Lying in that hospital bed, staring at the acoustic ceiling tiles that reminded me of clouds, everything crystallized. I wasn't just having a heart attack; I was having a life attack. The realization hit me harder than the chest pains: I was pursuing money and ultimately drowning in unhappiness. The beeping monitors weren't just tracking my heartbeat—they were counting down the seconds of a life I wasn't actually living.

I Go All In

That was when art saved me the first time.

I went all in. Not the cautious, toe-in-the-water approach I might have taken at 20, but the desperate, nothing-left-to-lose dive of a man who had literally faced his mortality. At first, there were no sales. My savings account hemorrhaged as my soulmate and life partner supported me. Family thought I'd lost my mind along with my stable income. But slowly, something magical happened. People began to notice. My work—raw, honest, born from the ashes of my former life—began to resonate. Today I'm fortunate enough to ship my art to collectors all over the world.

I thought that was my happy ending. I thought surviving the heart attack and finding some success as an artist meant I'd figured out life's puzzle. But life (universe / God) isn't done teaching you lessons just because you think you've graduated.


My Soulmate

After being in a relationship for most of my adult life, my soulmate and life partner decided our relationship was over. It wasn't her fault—if anything, she did the kindest, bravest thing possible. She saw that I had become too dependent, too comfortable, too willing to let someone else be half of who I was supposed to be. Her telling me to hit the road forced me to become more independent, more complete as a person, less reliant on others to fill the spaces in my heart I (or God) was supposed to fill.

But knowing something is right doesn't make it hurt less. I spent nights crying. The silence in my room was deafening. The empty space beside me in bed felt like a canyon. Some nights, the loneliness was so thick I could barely breathe.

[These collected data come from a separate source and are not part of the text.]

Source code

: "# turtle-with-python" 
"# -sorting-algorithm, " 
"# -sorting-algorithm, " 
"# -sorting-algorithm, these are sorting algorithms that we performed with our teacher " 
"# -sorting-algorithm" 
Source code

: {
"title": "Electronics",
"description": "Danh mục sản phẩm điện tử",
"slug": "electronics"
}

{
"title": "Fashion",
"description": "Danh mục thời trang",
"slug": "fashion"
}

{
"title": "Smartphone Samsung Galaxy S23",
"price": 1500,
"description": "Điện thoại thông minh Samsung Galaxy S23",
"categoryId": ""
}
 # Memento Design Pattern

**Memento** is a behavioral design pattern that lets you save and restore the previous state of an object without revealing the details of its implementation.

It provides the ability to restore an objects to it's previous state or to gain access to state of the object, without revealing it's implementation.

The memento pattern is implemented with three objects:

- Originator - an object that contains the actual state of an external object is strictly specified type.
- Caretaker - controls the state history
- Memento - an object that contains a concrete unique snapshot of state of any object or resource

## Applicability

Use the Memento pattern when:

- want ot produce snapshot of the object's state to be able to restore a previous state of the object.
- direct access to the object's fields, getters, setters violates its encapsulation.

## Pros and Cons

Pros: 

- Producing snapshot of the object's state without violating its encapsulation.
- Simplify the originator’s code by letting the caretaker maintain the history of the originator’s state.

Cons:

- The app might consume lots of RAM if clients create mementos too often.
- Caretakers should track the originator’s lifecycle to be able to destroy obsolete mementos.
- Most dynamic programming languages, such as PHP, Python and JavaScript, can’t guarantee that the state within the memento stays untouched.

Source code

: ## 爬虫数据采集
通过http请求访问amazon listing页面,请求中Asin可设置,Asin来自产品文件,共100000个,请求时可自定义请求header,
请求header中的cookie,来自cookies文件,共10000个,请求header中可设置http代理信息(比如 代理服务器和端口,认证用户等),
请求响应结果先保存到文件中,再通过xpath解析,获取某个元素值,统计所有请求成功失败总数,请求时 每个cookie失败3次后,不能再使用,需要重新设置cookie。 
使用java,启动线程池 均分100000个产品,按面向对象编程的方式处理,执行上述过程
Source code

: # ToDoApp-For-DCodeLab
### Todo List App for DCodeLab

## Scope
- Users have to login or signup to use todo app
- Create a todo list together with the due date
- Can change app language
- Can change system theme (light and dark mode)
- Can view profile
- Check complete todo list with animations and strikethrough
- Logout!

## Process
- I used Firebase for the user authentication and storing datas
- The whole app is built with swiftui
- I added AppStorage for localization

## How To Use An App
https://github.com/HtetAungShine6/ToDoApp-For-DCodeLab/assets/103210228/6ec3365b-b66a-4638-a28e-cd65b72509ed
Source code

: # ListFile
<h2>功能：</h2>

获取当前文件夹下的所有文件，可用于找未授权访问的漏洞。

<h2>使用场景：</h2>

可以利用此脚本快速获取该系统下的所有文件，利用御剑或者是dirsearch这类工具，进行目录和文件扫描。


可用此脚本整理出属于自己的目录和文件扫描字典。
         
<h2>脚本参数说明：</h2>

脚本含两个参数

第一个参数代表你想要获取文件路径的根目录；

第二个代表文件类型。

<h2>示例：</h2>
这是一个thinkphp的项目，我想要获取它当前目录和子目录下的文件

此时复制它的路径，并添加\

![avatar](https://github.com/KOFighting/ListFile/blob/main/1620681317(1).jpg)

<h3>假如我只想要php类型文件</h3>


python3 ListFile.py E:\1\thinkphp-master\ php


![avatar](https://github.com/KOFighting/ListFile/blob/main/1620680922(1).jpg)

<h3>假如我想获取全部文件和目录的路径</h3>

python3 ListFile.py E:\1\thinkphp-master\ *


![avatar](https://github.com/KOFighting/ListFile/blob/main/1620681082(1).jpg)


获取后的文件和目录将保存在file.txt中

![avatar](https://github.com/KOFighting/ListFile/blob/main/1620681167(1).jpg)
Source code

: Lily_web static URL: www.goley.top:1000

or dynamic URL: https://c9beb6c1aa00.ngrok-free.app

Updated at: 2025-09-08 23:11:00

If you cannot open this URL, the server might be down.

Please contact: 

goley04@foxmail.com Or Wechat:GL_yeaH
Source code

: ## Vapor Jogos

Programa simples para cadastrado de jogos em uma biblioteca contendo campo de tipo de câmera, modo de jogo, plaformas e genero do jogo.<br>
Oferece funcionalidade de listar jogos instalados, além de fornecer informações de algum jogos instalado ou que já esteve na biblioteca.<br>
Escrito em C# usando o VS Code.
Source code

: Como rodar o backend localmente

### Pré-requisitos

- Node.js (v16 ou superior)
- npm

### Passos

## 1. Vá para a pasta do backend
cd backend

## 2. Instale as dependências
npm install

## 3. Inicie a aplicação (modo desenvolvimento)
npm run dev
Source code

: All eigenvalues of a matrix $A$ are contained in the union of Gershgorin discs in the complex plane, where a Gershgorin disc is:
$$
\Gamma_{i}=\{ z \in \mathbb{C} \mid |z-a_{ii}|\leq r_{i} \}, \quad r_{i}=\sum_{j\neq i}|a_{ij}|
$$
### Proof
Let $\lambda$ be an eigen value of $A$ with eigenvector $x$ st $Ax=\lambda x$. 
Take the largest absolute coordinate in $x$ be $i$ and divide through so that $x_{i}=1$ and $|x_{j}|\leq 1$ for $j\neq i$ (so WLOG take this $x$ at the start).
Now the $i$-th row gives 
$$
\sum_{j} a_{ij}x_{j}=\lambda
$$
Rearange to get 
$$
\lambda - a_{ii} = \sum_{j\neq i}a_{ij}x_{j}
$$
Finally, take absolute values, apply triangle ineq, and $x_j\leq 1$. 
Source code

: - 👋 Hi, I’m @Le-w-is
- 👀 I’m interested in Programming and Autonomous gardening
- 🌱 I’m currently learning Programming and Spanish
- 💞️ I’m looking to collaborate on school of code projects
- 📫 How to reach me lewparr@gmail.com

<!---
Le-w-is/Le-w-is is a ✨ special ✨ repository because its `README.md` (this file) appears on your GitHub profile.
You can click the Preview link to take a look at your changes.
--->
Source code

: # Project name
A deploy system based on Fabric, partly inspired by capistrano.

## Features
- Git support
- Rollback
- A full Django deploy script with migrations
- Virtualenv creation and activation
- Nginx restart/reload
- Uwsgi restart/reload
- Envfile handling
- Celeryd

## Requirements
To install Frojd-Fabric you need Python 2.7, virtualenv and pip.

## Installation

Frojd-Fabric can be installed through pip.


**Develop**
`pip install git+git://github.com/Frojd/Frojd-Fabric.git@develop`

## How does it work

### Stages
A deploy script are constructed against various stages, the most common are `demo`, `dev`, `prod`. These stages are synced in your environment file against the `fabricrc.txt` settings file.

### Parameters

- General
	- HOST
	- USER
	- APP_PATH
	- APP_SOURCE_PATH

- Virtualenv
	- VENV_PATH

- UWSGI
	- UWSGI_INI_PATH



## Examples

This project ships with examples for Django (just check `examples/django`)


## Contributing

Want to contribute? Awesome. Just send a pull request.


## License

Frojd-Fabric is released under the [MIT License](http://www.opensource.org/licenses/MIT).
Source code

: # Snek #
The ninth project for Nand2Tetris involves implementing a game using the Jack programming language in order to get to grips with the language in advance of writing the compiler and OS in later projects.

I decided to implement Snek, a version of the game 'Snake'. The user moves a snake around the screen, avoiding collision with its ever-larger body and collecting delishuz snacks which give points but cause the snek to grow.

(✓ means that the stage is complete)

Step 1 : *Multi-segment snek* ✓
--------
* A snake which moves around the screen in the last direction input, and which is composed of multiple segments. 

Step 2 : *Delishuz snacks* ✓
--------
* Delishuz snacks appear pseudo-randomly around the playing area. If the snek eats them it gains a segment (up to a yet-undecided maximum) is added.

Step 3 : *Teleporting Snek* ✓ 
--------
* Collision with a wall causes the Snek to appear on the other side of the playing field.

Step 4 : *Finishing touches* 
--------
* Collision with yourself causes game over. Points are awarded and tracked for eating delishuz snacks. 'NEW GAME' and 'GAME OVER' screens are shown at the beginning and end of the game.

And that's when art saved me the second time.


A Comeback

Without art, I would probably be drowning in depression, replaying every conversation, every missed opportunity, every bad decision, every moment I could have been better. Instead, I live a life of being alone but not lonely—there's a key difference that I'm still learning to understand. When I'm creating, I'm in conversation with something larger than myself. The canvas doesn't judge my tears or my mistakes. Art doesn't care if I'm wearing yesterday's clothes because I forgot to do laundry. Art accepts all of me—the broken parts, the healing parts, the parts still figuring out how to be whole.

My studio has become my sanctuary and my daily therapy session. Each piece I create is a love letter to resilience, a testament to the strange, winding path that brought me here. I've learned that fulfillment doesn't always look like what we think it should. Sometimes it looks like a man alone in his studio at 2 AM, striving to create something that didn't exist in the world until that moment.

Lessons Learned

My name is Able Six, and I am learning what that name truly means.

I am able to survive heartbreak—both literal and metaphorical.

I am able to start over.

I am able to remain sober. 

I am able to find meaning in solitude.

I'm able to create beauty from pain.

Art didn't just save my life twice. It taught me how to live it.